Text-based hardware design files
_ _ _ _ _ _ _

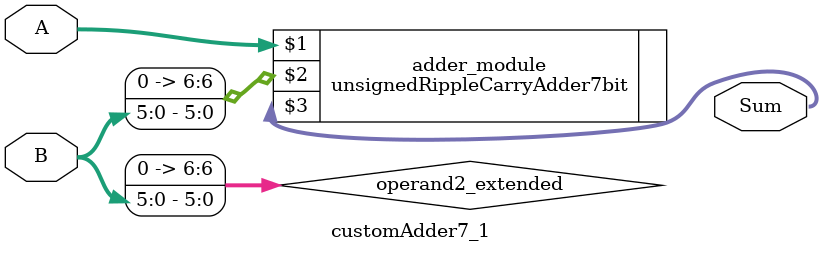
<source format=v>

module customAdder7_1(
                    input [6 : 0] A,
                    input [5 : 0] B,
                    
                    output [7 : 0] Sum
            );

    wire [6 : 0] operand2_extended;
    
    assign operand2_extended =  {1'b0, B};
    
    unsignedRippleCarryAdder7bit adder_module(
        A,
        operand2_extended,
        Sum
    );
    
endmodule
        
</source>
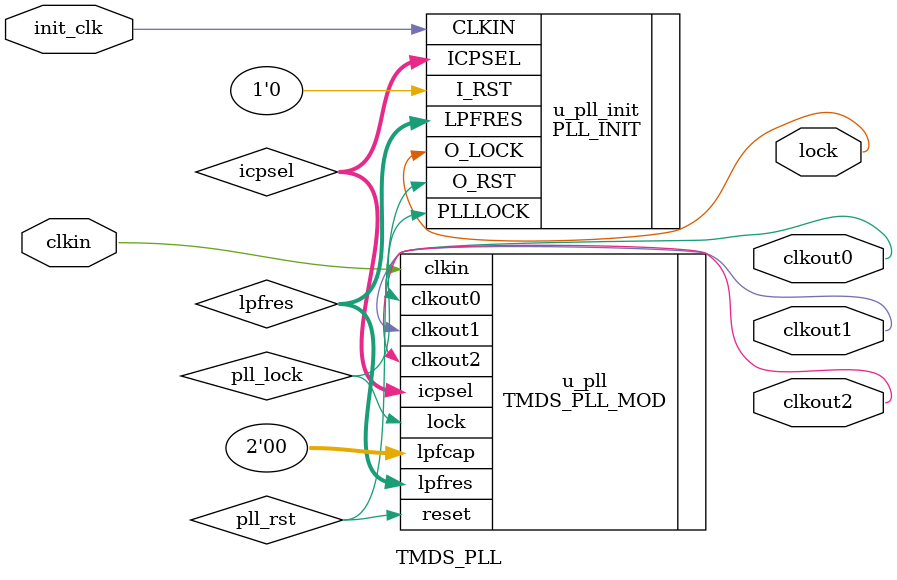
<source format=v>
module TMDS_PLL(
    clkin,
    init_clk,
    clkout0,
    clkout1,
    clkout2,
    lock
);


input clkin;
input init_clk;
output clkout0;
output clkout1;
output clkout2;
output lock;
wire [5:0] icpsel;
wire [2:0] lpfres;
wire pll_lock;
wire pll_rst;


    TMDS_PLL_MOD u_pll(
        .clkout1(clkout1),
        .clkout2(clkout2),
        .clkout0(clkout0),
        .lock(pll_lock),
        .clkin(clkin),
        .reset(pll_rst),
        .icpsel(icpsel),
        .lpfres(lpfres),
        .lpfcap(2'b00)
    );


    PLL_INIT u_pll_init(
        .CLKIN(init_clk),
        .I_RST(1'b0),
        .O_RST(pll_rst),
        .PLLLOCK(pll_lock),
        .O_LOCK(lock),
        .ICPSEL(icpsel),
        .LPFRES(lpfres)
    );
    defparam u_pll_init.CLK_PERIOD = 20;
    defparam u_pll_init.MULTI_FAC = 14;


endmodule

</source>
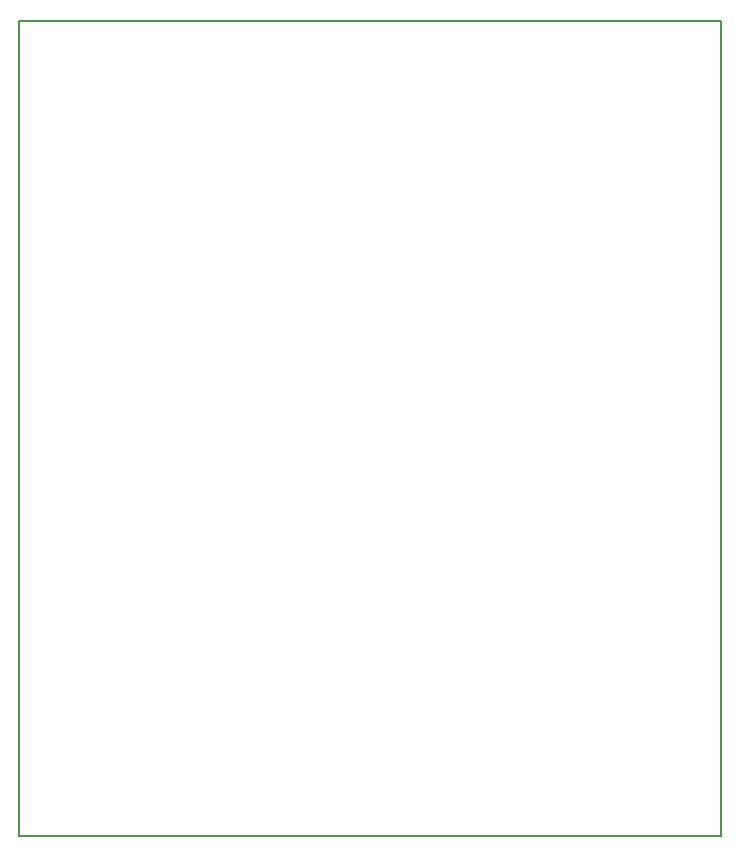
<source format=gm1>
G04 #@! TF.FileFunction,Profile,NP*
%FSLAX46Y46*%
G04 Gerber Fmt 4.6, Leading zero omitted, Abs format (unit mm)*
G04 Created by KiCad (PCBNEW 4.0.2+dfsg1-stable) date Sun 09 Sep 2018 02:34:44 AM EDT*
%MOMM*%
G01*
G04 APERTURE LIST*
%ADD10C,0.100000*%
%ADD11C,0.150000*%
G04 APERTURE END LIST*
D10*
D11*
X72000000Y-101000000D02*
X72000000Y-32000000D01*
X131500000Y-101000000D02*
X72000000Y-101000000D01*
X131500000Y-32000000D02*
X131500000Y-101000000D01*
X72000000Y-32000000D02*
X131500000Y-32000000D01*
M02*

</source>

_ _ _ _ _ _ _

● **What you should do**: Among the lines above, find those carrying the word "LIST" and copy them out.

● **Solved problem**:
G04 APERTURE LIST*
G04 APERTURE END LIST*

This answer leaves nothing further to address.